[Given records — start]

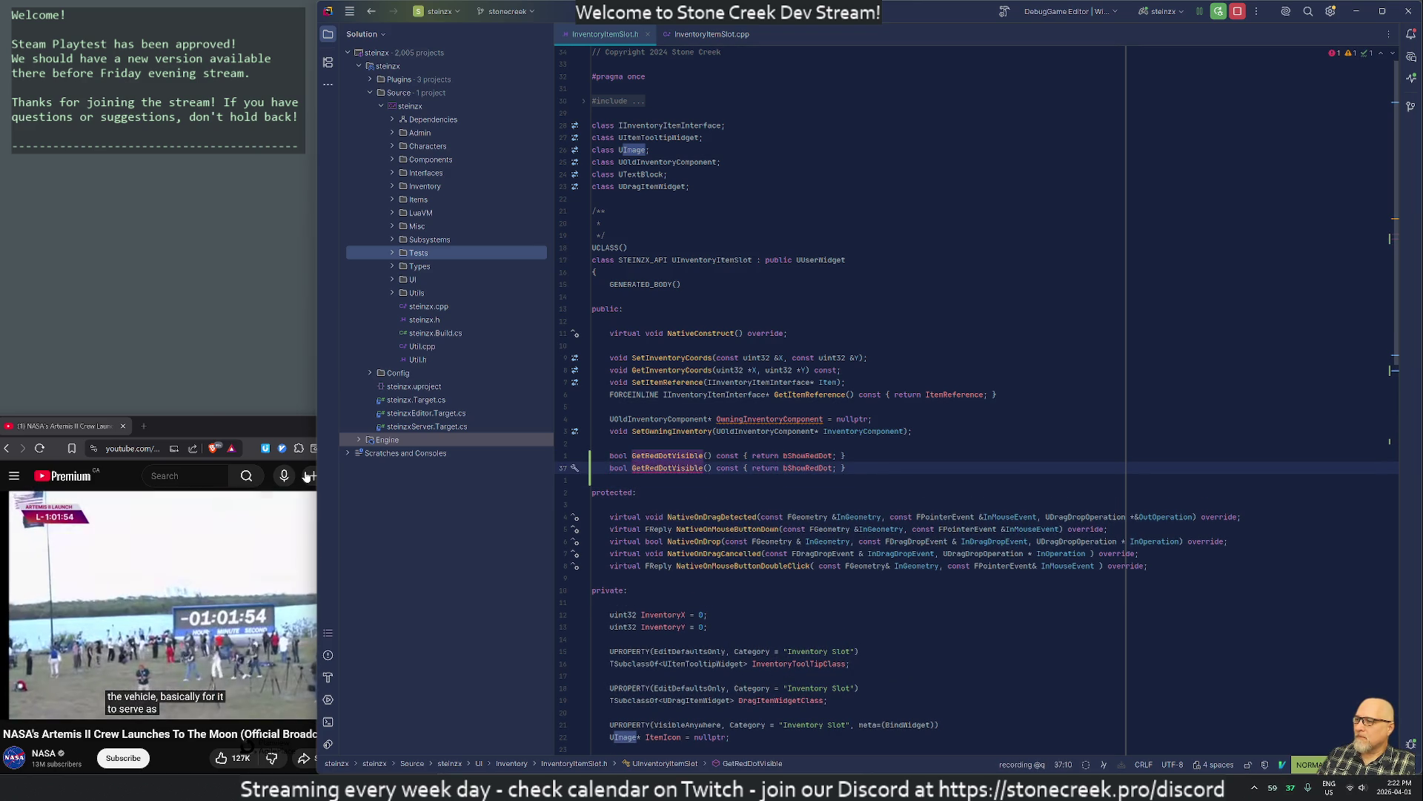
pyautogui.write('hDA;')
pyautogui.press('Escape')
pyautogui.press('asciicircum')
pyautogui.press('w')
pyautogui.press('r')
pyautogui.press('S')
# Give SetRedDotVisible a bool bEnable parameter and generate its definition in the source file
pyautogui.press('f')
pyautogui.press('parenright')
pyautogui.write('Cbool SetRedDotVisible(bool')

[Given records — finish]

### Problem to solve
Exactly and only the lines from the line containing "pyautogui.press('w')" through the final line of the records above must be returned.

### Solution for this problem
pyautogui.press('w')
pyautogui.press('r')
pyautogui.press('S')
# Give SetRedDotVisible a bool bEnable parameter and generate its definition in the source file
pyautogui.press('f')
pyautogui.press('parenright')
pyautogui.write('Cbool SetRedDotVisible(bool')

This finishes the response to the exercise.